PC-Talk: Precise Facial Animation Control for Audio-Driven Talking Face Generation
Abstract
Recent advancements in audio-driven talking face generation have made great progress in lip synchronization. However, current methods often lack sufficient control over talking face, such as speaking style and emotional expression, resulting in uniform facial motion. In this paper, we focus on improving two key factors: lip-audio alignment control(LAC) and emotion control(EMC), to enhance the diversity and user-friendliness of talking videos. Lip-audio alignment control ensures accurate lip-sync across varied speaking styles to simulate different talking habits, whereas emotion control aims to generate realistic emotional expressions with varying intensities and mixed emotional states. To achieve precise facial animation control, we propose a novel and efficient framework, PC-Talk, which enables lip-audio alignment control and emotion control through implicit keypoint deformations. First, our LAC module generates lip-synced talking faces with a specific speaking style, derived from either a video reference or preset options.
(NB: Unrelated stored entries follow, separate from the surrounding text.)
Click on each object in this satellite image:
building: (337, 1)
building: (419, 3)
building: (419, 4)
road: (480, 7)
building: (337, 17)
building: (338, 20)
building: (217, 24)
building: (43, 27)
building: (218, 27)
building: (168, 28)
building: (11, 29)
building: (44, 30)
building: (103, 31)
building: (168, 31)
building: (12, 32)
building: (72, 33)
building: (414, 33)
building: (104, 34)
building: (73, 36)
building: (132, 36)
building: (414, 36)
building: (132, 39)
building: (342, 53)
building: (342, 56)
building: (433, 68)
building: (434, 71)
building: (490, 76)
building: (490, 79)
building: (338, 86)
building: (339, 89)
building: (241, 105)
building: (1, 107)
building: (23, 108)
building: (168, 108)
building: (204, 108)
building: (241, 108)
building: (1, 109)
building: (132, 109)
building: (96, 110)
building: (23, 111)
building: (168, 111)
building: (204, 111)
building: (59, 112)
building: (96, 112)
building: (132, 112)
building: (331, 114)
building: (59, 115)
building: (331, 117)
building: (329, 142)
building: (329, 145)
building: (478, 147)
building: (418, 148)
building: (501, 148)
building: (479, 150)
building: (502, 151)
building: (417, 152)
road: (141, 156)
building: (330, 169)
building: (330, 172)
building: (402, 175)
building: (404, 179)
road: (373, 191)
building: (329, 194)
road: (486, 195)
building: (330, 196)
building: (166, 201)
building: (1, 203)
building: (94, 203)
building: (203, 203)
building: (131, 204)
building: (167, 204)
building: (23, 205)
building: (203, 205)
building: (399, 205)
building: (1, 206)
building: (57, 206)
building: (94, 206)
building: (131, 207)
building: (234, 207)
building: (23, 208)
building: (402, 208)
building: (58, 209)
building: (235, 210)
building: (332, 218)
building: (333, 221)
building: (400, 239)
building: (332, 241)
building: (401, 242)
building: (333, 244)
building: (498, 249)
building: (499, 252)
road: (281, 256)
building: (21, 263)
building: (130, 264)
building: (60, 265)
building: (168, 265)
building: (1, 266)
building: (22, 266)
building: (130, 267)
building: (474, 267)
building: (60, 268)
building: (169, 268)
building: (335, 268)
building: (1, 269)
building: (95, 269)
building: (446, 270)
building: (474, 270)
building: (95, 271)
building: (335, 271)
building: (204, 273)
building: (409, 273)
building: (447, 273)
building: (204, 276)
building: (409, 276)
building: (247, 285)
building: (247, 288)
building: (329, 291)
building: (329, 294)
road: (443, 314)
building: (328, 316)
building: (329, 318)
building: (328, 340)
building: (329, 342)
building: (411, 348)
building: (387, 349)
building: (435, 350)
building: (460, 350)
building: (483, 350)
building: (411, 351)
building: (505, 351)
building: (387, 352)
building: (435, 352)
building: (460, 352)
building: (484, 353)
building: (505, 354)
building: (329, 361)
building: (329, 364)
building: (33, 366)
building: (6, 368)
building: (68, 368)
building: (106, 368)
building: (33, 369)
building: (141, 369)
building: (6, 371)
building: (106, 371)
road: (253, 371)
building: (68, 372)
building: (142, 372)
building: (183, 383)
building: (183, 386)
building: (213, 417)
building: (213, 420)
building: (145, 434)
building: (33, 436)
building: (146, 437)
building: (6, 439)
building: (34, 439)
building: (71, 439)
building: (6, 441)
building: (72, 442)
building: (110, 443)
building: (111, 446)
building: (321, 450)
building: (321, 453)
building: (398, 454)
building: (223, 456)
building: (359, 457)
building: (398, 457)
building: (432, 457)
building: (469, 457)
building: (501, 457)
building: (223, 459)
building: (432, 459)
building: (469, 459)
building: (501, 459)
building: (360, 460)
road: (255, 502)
It also supports lip movement scale adjustment and fine-grained editing of speaking styles for specific articulations. Second, our EMC module produces vivid emotional facial expressions through pure emotional deformation. It further enables precise control over emotion intensity and the compound emotions across different facial regions. Our method demonstrates outstanding control capabilities and achieves state-of-the-art performance on HDTF and MEAD datasets in experiments. The code will be publicly available.